- _EXERCISE AIM_:
Wherever the string "como" appears in the records, return the line that holds it.

- _RECORDS TO PROCESS_:
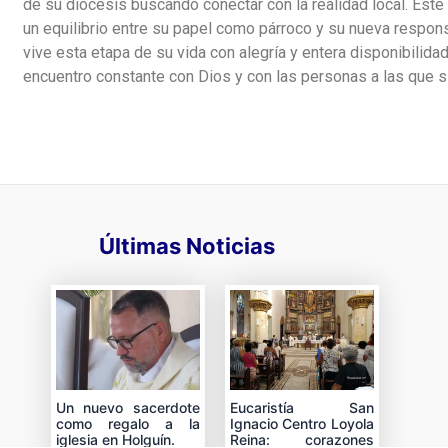
de su diócesis buscando conectar con la realidad local. Este
un equilibrio entre su papel como párroco y su nueva respon
vive esta etapa de su vida con alegría y entera disponibilid
encuentro constante con Dios y con las personas a las que si
Últimas Noticias
Un nuevo sacerdote
Eucaristía San
como regalo a la
Ignacio Centro Loyola
iglesia en Holguín.
Reina: corazones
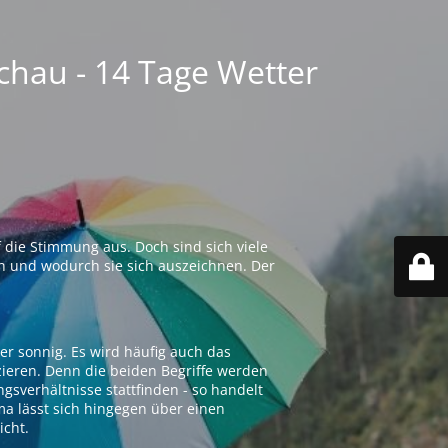
chau - 14 Tage Wetter
 die Stimmung aus. Doch sind sich viele
n und wodurch sie sich auszeichnen. Der
er sonnig. Es wird häufig auch das
zieren. Denn die beiden Begriffe werden
ngsverhältnisse stattfinden - so handelt
ima lässt sich hingegen über einen
icht.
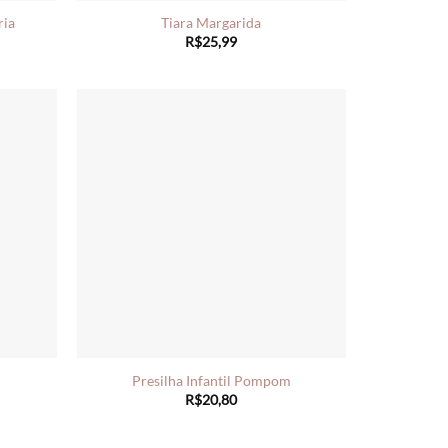
ria
Tiara Margarida
R$
25,99
Presilha Infantil Pompom
R$
20,80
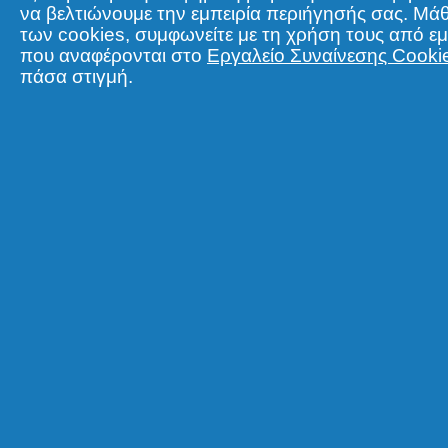
να βελτιώνουμε την εμπειρία περιήγησής σας. Μά
των cookies, συμφωνείτε με τη χρήση τους από ε
που αναφέρονται στο
Εργαλείο Συναίνεσης Cooki
πάσα στιγμή.
Σχετικά με την P&G
Νομικ
Σχετικά με εμάς
Tα δεδ
Όροι ενεργειών
Δήλωσ
Επικοινώνησε μαζί μας
Όροι κ
Επισκέψου την pg.com
Πληροφ
Δήλωσ
© 2026 Procter & Gamble. Με την επιφύλαξη παντός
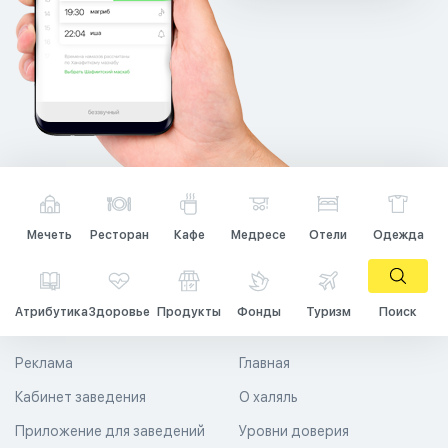
Мечеть
Ресторан
Кафе
Медресе
Отели
Одежда
Атрибутика
Здоровье
Продукты
Фонды
Туризм
Поиск
Реклама
Главная
Кабинет заведения
О халяль
Приложение для заведений
Уровни доверия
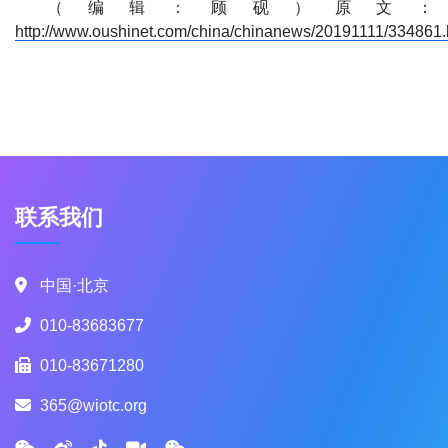
（编辑：顾砚）原文：
http://www.oushinet.com/china/chinanews/20191111/334861.
联系我们
中国·北京
010-83683677
010-83671280
365@wiotc.org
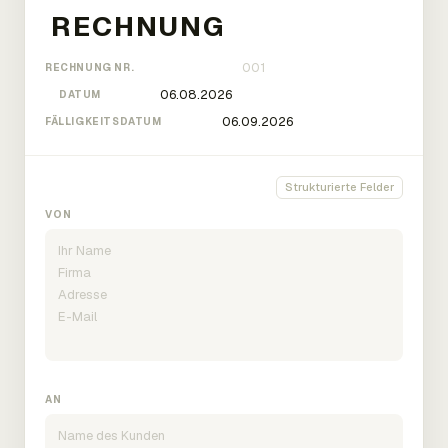
RECHNUNG NR.
DATUM
FÄLLIGKEITSDATUM
Strukturierte Felder
VON
AN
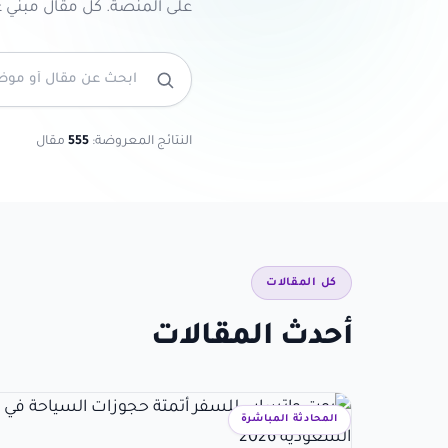
على المنصة. كل مقال مبني 
النتائج المعروضة:
555
مقال
كل المقالات
أحدث المقالات
المحادثة المباشرة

- _TASK SOLUTION_:
un equilibrio entre su papel como párroco y su nueva respon
como regalo a la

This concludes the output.